> ACTION ITEM
Go through the records and report each line holding the string "APERTURE".

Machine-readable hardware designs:
##############################

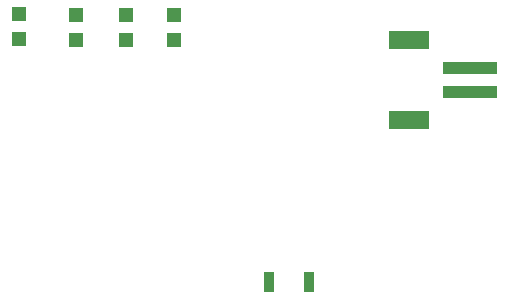
<source format=gbr>
G04 #@! TF.GenerationSoftware,KiCad,Pcbnew,(6.0.0-rc1-dev-1469-g932b9a334)*
G04 #@! TF.CreationDate,2019-08-07T07:36:24-07:00
G04 #@! TF.ProjectId,Laptreus-v2,4c617074-7265-4757-932d-76322e6b6963,rev?*
G04 #@! TF.SameCoordinates,Original*
G04 #@! TF.FileFunction,Paste,Bot*
G04 #@! TF.FilePolarity,Positive*
%FSLAX46Y46*%
G04 Gerber Fmt 4.6, Leading zero omitted, Abs format (unit mm)*
G04 Created by KiCad (PCBNEW (6.0.0-rc1-dev-1469-g932b9a334)) date Wednesday, August 07, 2019 at 07:36:24 AM*
%MOMM*%
%LPD*%
G04 APERTURE LIST*
%ADD10R,4.600000X1.000000*%
%ADD11R,3.400000X1.600000*%
%ADD12R,0.900000X1.700000*%
%ADD13R,1.200000X1.200000*%
G04 APERTURE END LIST*
D10*
G04 #@! TO.C,X1*
X263011772Y-77594689D03*
X263011772Y-79594689D03*
D11*
X257811772Y-75194689D03*
X257811772Y-81994689D03*
G04 #@! TD*
D12*
G04 #@! TO.C,SW_RESET1*
X249411773Y-95694689D03*
X246011773Y-95694689D03*
G04 #@! TD*
D13*
G04 #@! TO.C,L1*
X229608293Y-75197333D03*
X229608293Y-73097333D03*
G04 #@! TD*
G04 #@! TO.C,L3*
X237961772Y-75219689D03*
X237961772Y-73119689D03*
G04 #@! TD*
G04 #@! TO.C,L2*
X233908293Y-75197334D03*
X233908293Y-73097334D03*
G04 #@! TD*
G04 #@! TO.C,L4*
X224836772Y-75144689D03*
X224836772Y-73044689D03*
G04 #@! TD*
M02*

</source>
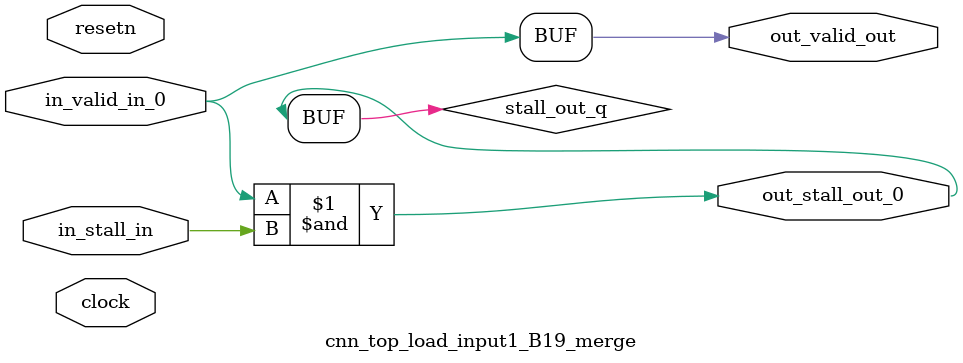
<source format=sv>



(* altera_attribute = "-name AUTO_SHIFT_REGISTER_RECOGNITION OFF; -name MESSAGE_DISABLE 10036; -name MESSAGE_DISABLE 10037; -name MESSAGE_DISABLE 14130; -name MESSAGE_DISABLE 14320; -name MESSAGE_DISABLE 15400; -name MESSAGE_DISABLE 14130; -name MESSAGE_DISABLE 10036; -name MESSAGE_DISABLE 12020; -name MESSAGE_DISABLE 12030; -name MESSAGE_DISABLE 12010; -name MESSAGE_DISABLE 12110; -name MESSAGE_DISABLE 14320; -name MESSAGE_DISABLE 13410; -name MESSAGE_DISABLE 113007; -name MESSAGE_DISABLE 10958" *)
module cnn_top_load_input1_B19_merge (
    input wire [0:0] in_stall_in,
    input wire [0:0] in_valid_in_0,
    output wire [0:0] out_stall_out_0,
    output wire [0:0] out_valid_out,
    input wire clock,
    input wire resetn
    );

    wire [0:0] stall_out_q;


    // stall_out(LOGICAL,6)
    assign stall_out_q = in_valid_in_0 & in_stall_in;

    // out_stall_out_0(GPOUT,4)
    assign out_stall_out_0 = stall_out_q;

    // out_valid_out(GPOUT,5)
    assign out_valid_out = in_valid_in_0;

endmodule

</source>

##############################

> OUTPUT FOR THIS EXERCISE
G04 APERTURE LIST*
G04 APERTURE END LIST*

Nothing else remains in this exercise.